TASK TO COMPLETE: Which lines below contain the string "direction"? Collect each such line, treating uppercase and lowercase as different.

----------

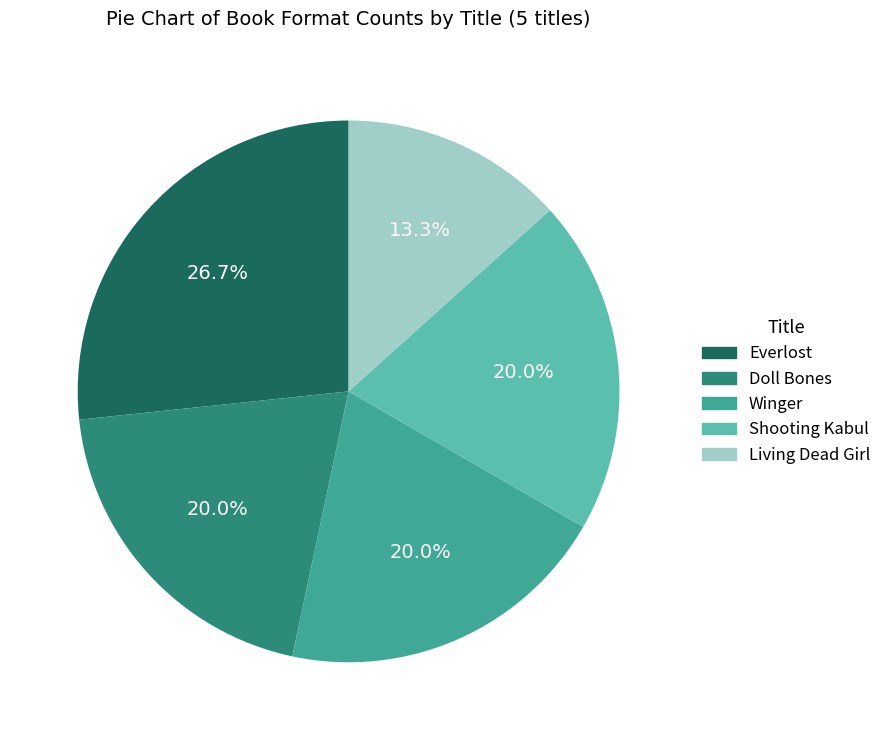

Does Living Dead Girl represent more than half of the total?

No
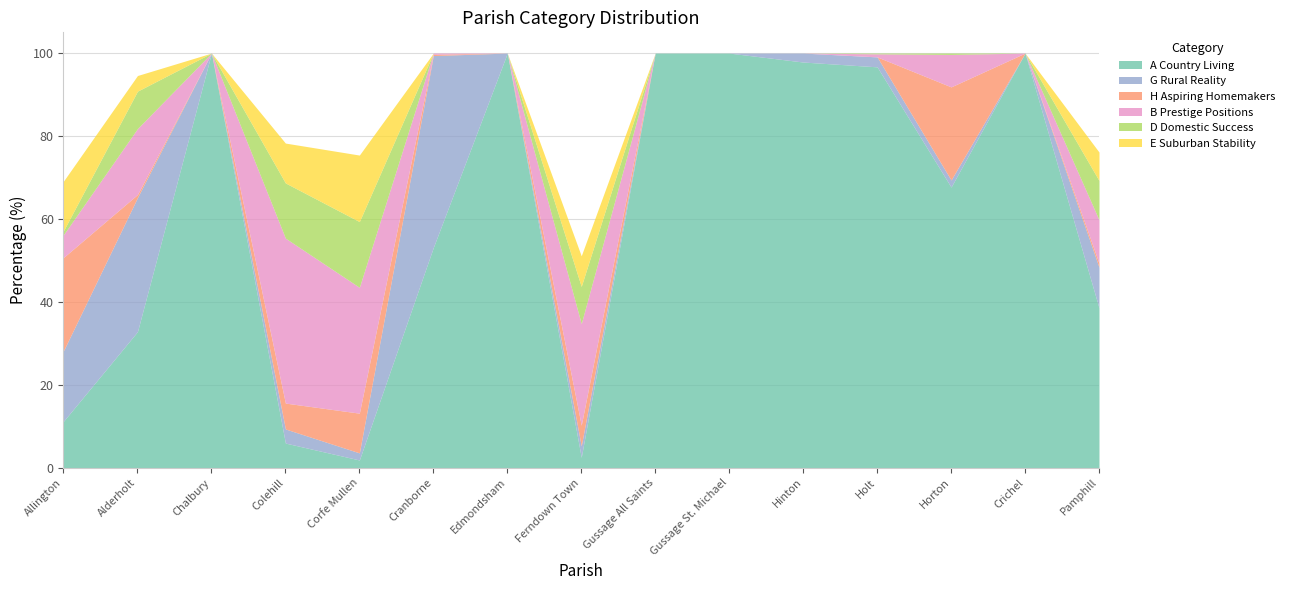

How many data points in E Suburban Stability are above 0?

6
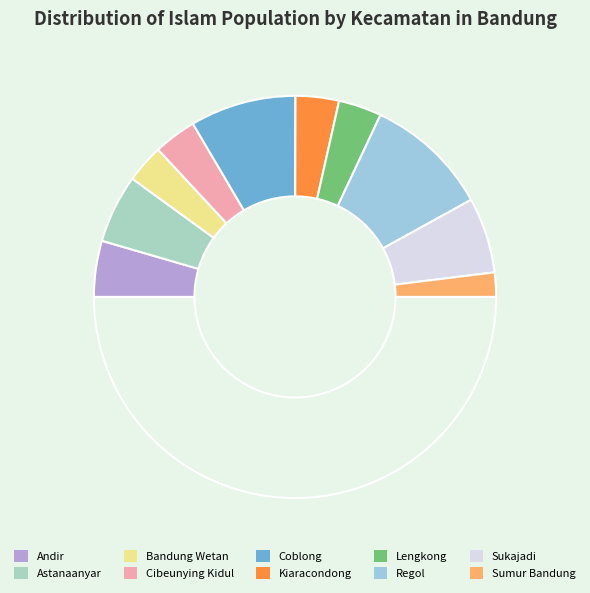

How many segments does this pie chart have?

11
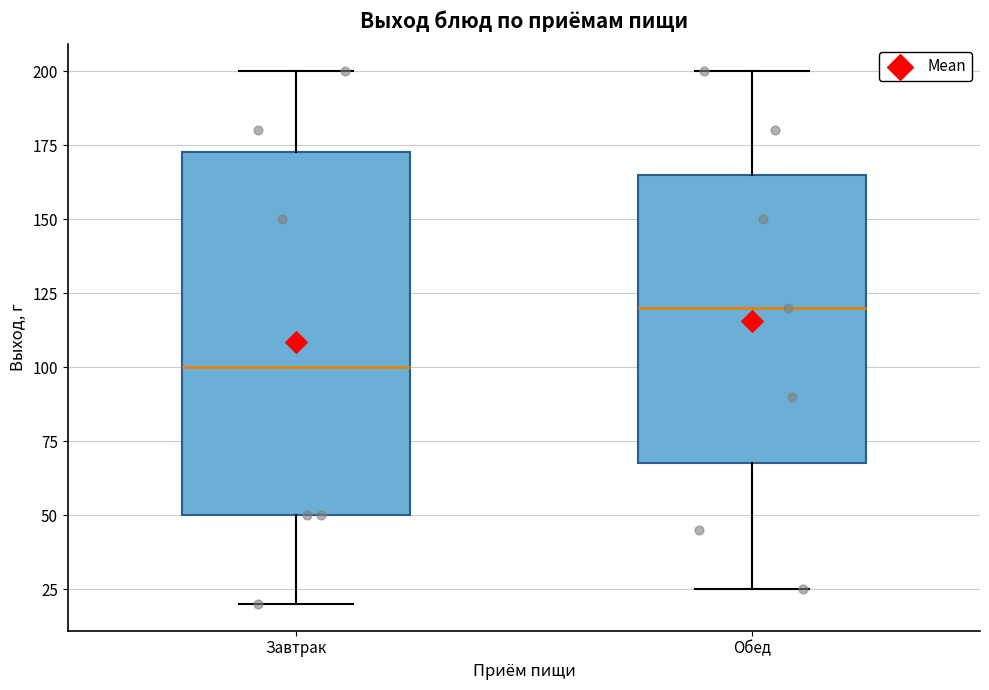

Reading left to right, transcribe this box plot: for each box, give where its median line is, the range the box spans, and where its two whiskers end, as read against the y-axis. The values are not printed on the chart, so give them approximately, as read against the axis.

Завтрак: median 100, box 50 to 175, whiskers 20 to 200
Обед: median 120, box 70 to 165, whiskers 25 to 200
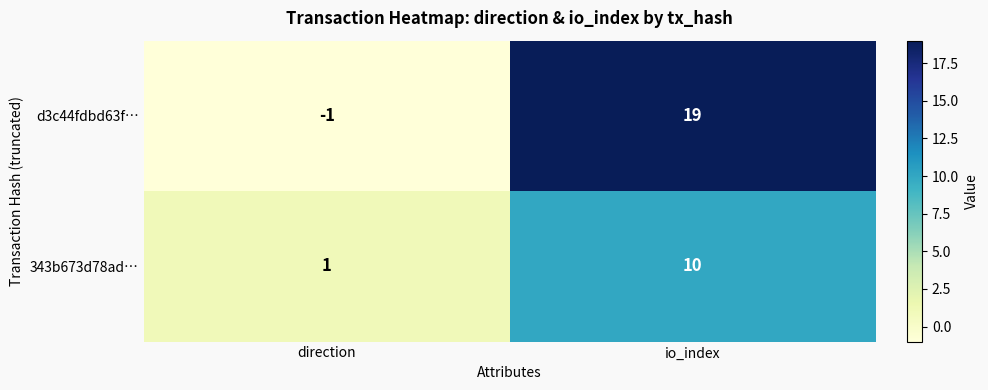

Reading left to right, extract all data points from this chart.

d3c44fdbd63f…: direction=-1	io_index=19
343b673d78ad…: direction=1	io_index=10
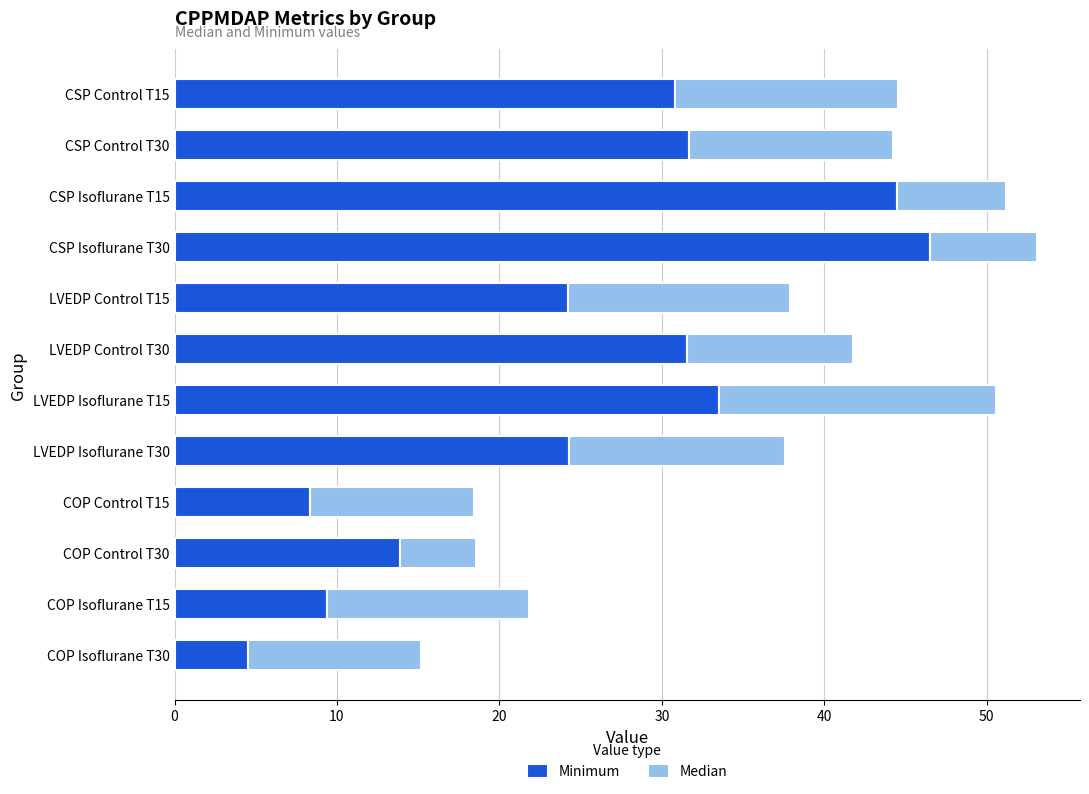

True or false: Minimum has a value of 13.7 at CSP Control T15.

False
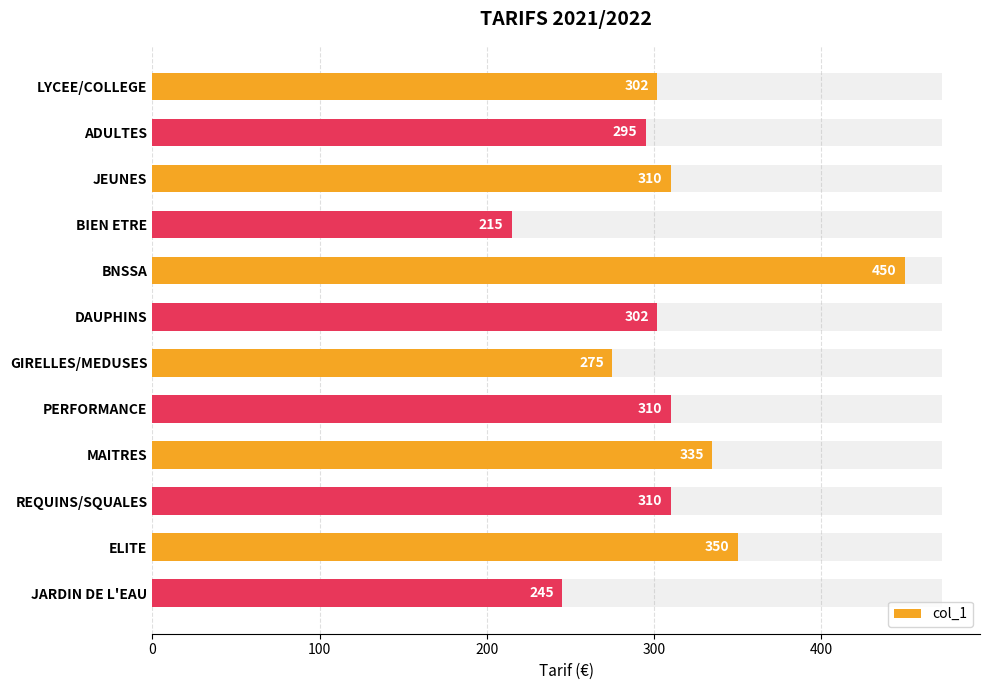

What is the sum of all values?

3699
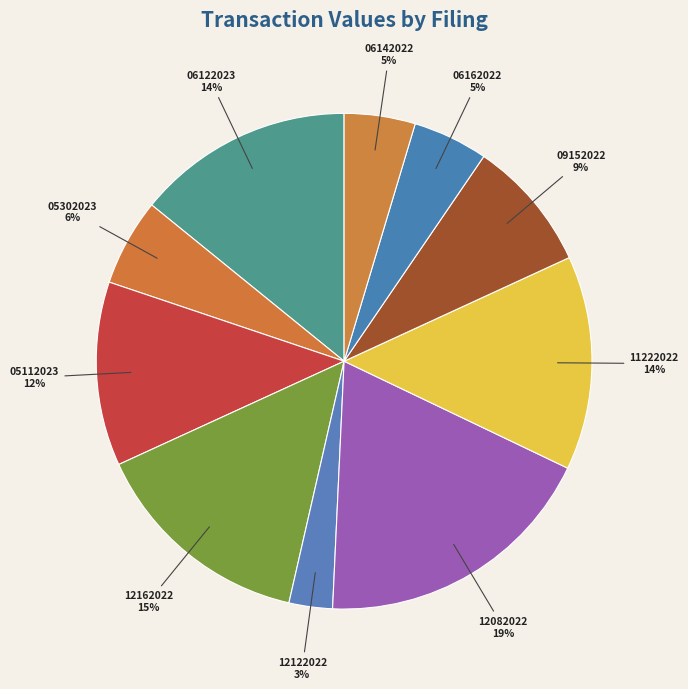

Which category has the smallest portion of the pie?

12122022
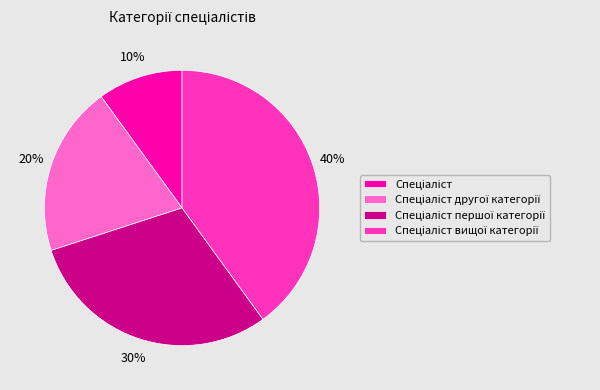

Is there a majority slice in this chart?

No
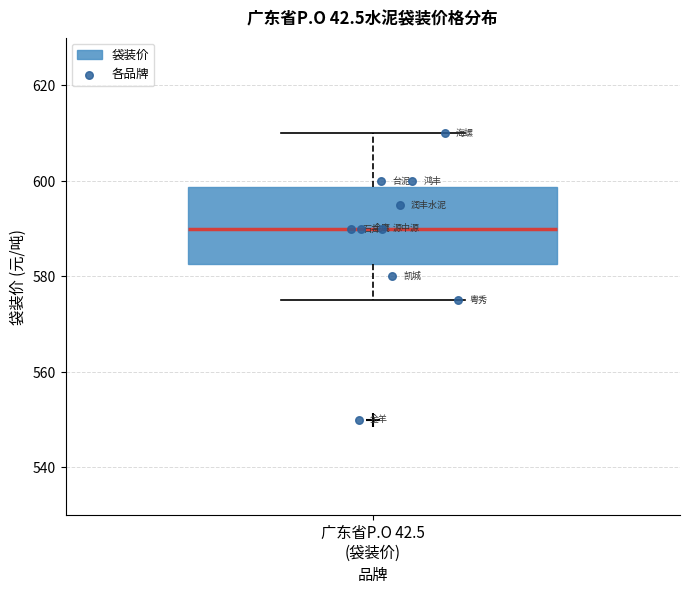

Transcribe this box plot: give where the median line is, the range the box spans, and where the two whiskers end, as read against the y-axis. The values are not printed on the chart, so give them approximately, as read against the axis.

median 590, box 582 to 598, whiskers 576 to 610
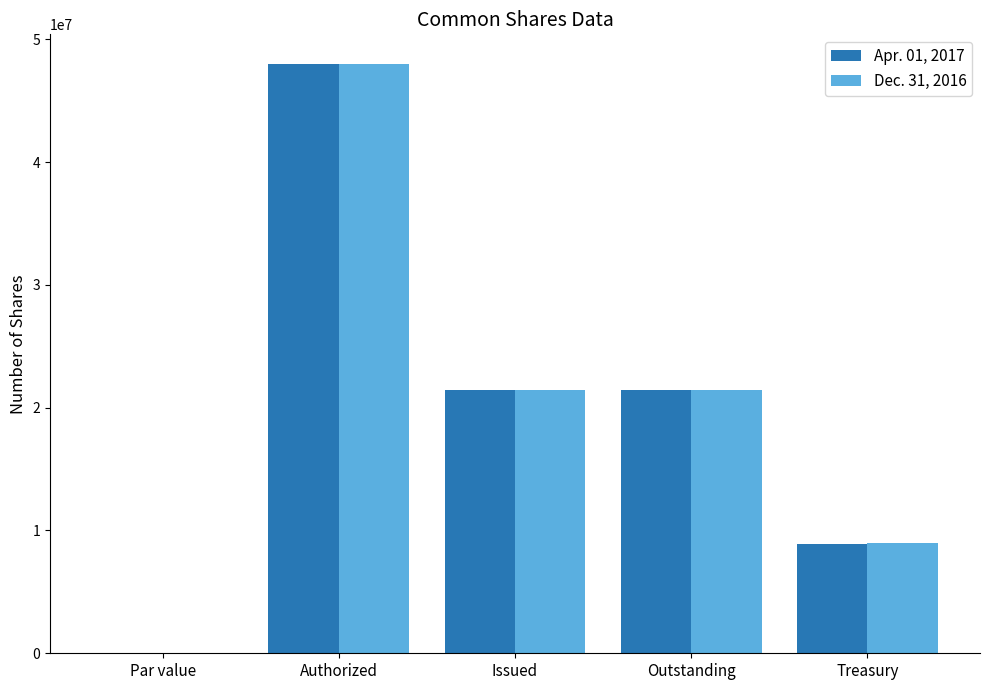

Is it true that Dec. 31, 2016 equals 11999460 at Issued?

False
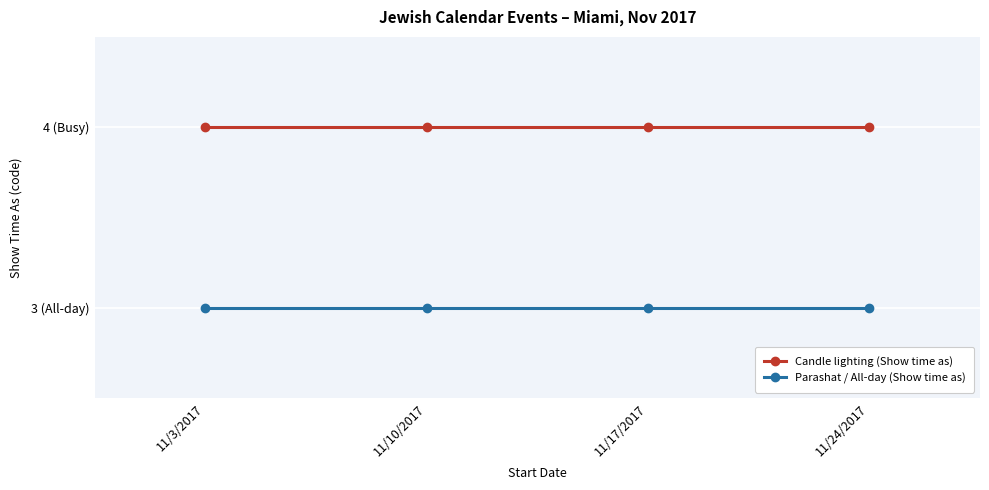

What are all the series names shown in the legend?

Candle lighting (Show time as), Parashat / All-day (Show time as)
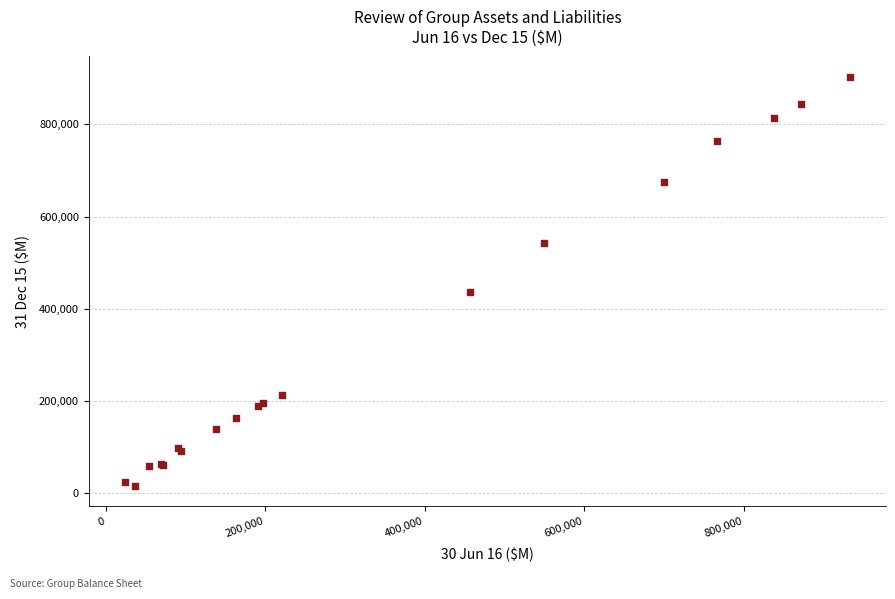

What Y value in the scatter plot is closest to 459321?

437176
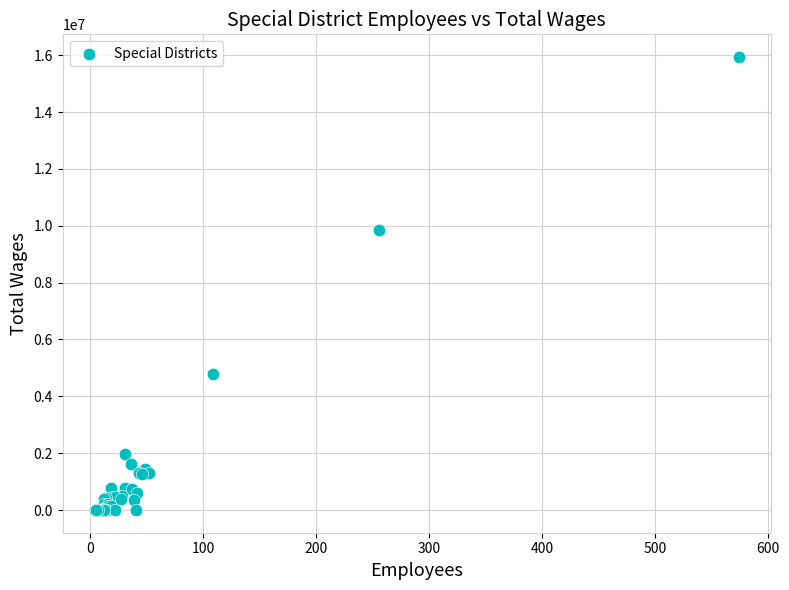

What Y value in the scatter plot is closest to 7967997?

9853065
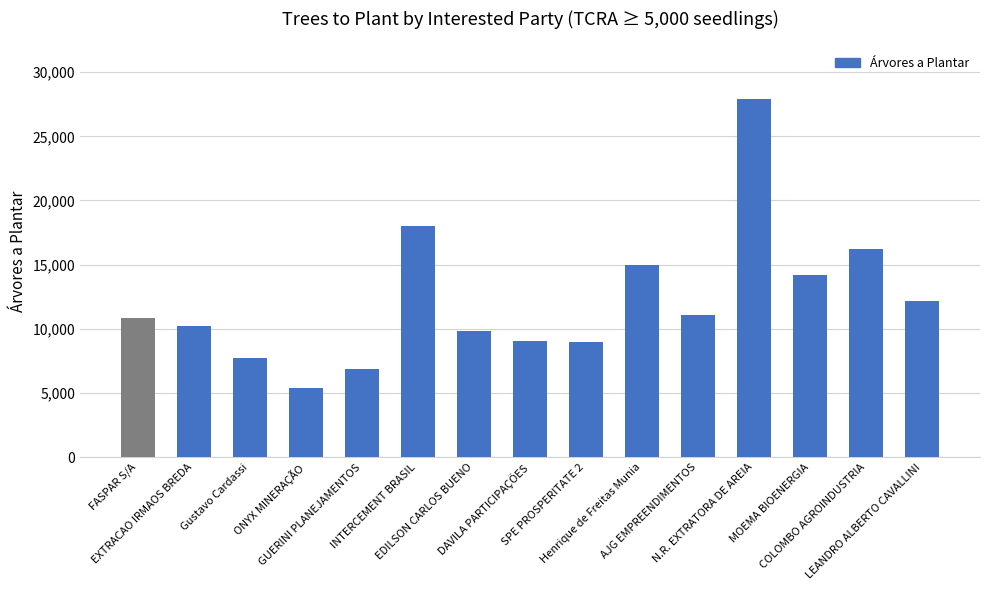

The value at LEANDRO ALBERTO CAVALLINI is 12195. True or false?

True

----------

TASK OUTPUT:
d3c44fdbd63f…: direction=-1	io_index=19
343b673d78ad…: direction=1	io_index=10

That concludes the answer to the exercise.